Rewrite the paragraph of the essay on obedience below that begins "We have chickens on our property" as a short bulleted list that keeps its main facts.

(Beginning of DOCUMENT EXCERPT)

Every step — obedience or disobedience? What is love? Obedience. And it is a question you can ask at any time and in every situation. Am I obeying Christ in this? A lot of this obedience seems too mundane, too unimportant to talk about or pray about.

We have chickens on our property which entails mess and delicious eggs. On an especially busy day, (we own a real estate brokerage and property management company in town), I had gathered eggs with no basket or carton, simply in my hands, and was going through the garage. One naturally escaped and gracefully broke on the floor. The normal thought is “this is not what I need right now,” but that is absolutely false. That is exactly what I needed right then. And I knew it. We obey by doing what God puts in front of us. And on that particular day, it was a broken egg to clean up instead of moving on to the next, “more important” thing. We need a perspective shift.

Are you running late for school and get stuck behind the Subaru going 25? What does it look like to walk in obedience? Are you desperately trying to get ready for company at your house when a neighbor drops by to chat? Are you trying to get dinner in the oven and a child needs discipline? Who put this in front of you? Our ideas about the way and the order we need to get things done are frequently not the way God plans for us to get them done. And taking it one step further, G.K. Chesterton says, “An inconvenience is only an adventure wrongly considered; an adventure is an inconvenience rightly considered.” Obedience teaches us to see the adventure being had or the lesson being learned, however mundane or traumatic it might be.

Our 1920s farmhouse runs on a well, one that in the last year and a half has been having production shortages. While inconvenient, we’ve generally managed to space out dishwasher runs with showers and laundry. The well, however, was no match against the stomach bug our family ran into last spring. Sick kids, sick husband, and then, no water. It really felt like we were approaching game time. (That image was probably helped by the fact that I could only find my husband’s basketball shorts to throw on as I felt myself going down. The look was completed by a stretchy headband.) But here we were with a perfectly ordinary test from God. And yet, with something daily like this we have an opportunity for walking in obedience or disobedience. Understanding that we should approach whatever God puts in our path with joyful obedience does not mean you won’t get sick, but it does mean you can gain wisdom and potentially see the humor while going through it. And knowing that means you can walk through the trial without necessarily getting knocked off your feet in the process.

God is teaching us and growing us in Him. He decides when the tests come but He also provides the answers. Nancy Wilson has said it’s an open book test.

“Your word is a lamp to my feet And a light to my path.” Ps 119:105 NKJV

God’s Word provides everything we need to walk in that obedience. When it gets steep or the conditions are deep levels of snow with no visibility, His Word still can show you the step right in front of you. We know that if we want to be proficient in any area (piano, weightlifting, or sales) we have to start with practice and simply put in the time. When we are commanded to walk in obedience then we should start practicing in the small things! Start with the thing right in front of you. When you cannot find the sock in the laundry pile, here’s an opportunity for obedience! The habit will be to automatically turn to Christ in obedience when disruption or blessing hits no matter what the size. When worries hit, it turns out that the best way to combat them is constant practice in obedience.

(End of DOCUMENT EXCERPT)
(Beginning of ENTRIES PROVIDED)

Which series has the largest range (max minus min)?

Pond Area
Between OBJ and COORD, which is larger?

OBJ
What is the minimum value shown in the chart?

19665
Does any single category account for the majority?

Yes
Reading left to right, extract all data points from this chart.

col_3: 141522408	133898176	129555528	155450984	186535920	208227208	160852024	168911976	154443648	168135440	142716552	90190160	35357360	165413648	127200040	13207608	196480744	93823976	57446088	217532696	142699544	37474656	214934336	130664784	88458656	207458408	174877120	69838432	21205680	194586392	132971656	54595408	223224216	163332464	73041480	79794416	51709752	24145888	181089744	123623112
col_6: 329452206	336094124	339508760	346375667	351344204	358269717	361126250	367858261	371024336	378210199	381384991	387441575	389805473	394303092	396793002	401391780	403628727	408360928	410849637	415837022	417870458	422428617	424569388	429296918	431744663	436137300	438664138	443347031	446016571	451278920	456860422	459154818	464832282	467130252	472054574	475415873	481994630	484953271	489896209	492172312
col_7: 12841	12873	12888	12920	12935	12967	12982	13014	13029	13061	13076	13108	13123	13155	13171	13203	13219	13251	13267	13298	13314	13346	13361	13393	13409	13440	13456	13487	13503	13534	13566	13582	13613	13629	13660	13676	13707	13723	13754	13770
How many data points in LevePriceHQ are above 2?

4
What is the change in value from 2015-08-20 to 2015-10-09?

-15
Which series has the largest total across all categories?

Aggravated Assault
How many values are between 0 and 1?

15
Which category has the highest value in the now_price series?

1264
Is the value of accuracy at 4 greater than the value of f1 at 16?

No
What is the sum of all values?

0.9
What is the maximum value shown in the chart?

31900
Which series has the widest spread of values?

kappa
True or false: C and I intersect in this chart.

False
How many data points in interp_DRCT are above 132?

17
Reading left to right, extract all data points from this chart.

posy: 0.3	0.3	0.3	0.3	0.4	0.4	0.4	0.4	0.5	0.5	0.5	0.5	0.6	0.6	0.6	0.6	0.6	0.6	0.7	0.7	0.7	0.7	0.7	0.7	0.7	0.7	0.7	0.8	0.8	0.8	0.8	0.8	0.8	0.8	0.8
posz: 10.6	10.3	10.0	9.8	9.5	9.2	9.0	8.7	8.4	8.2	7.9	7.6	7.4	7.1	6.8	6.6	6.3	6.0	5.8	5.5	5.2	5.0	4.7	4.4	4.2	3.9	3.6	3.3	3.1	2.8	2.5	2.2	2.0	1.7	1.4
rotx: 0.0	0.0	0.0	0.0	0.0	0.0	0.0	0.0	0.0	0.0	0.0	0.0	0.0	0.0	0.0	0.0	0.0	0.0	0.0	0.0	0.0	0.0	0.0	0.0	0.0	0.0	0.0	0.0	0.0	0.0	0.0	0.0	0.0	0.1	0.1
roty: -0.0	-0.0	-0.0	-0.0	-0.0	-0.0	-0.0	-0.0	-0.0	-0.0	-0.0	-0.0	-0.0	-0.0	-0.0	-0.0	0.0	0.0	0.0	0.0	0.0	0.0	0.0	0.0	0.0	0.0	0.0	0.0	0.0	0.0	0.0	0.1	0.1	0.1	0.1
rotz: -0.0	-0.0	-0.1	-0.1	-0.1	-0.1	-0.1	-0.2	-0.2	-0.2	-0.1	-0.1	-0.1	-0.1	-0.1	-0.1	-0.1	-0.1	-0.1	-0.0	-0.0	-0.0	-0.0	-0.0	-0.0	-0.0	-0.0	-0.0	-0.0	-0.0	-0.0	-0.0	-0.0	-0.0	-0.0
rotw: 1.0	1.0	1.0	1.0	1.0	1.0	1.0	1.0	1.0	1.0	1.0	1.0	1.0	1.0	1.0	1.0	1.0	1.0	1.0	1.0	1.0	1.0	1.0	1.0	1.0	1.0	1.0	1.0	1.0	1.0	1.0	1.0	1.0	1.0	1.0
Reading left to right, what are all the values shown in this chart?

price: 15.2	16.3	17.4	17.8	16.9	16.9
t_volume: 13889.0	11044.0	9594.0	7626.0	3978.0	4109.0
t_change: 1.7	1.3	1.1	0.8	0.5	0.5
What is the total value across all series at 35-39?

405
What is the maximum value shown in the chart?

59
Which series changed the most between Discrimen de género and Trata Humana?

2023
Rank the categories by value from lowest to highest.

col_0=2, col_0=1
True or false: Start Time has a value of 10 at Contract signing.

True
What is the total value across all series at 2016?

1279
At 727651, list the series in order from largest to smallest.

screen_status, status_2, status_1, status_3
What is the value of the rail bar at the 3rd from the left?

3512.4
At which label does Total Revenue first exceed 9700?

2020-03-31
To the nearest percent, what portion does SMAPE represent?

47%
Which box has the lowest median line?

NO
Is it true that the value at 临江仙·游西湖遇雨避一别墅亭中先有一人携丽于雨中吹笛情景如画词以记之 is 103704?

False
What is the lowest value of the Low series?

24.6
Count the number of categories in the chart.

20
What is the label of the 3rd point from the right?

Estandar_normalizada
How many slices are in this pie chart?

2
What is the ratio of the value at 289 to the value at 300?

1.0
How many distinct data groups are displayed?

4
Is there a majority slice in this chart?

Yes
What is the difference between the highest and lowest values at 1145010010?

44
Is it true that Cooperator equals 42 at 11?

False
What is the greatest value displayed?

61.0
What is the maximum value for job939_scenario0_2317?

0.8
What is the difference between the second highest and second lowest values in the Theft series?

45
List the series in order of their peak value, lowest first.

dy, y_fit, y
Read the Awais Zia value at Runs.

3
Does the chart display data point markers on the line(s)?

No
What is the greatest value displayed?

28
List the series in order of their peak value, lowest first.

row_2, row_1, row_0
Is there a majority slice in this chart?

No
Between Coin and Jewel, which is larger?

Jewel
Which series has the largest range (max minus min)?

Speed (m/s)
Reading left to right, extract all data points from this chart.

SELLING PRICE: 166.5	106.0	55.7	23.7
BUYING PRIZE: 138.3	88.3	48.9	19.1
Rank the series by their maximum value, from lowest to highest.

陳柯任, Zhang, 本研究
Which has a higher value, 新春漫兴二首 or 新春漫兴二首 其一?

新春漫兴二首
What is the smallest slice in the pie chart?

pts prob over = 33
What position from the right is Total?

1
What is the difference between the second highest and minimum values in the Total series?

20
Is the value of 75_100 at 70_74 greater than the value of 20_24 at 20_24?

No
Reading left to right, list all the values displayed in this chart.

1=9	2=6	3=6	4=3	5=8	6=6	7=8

(End of ENTRIES PROVIDED)

RESPONSE TO THIS TASK:
- The family keeps chickens, which bring both mess and delicious eggs.
- On an especially busy day (the family owns a real estate brokerage and property management company in town), the writer carried eggs by hand, with no basket or carton, through the garage, and one fell and broke on the floor.
- The natural thought, "this is not what I need right now," is false: cleaning up the egg was exactly what was needed then.
- We obey by doing what God puts in front of us, even when it comes before the next "more important" thing.
- A perspective shift is needed.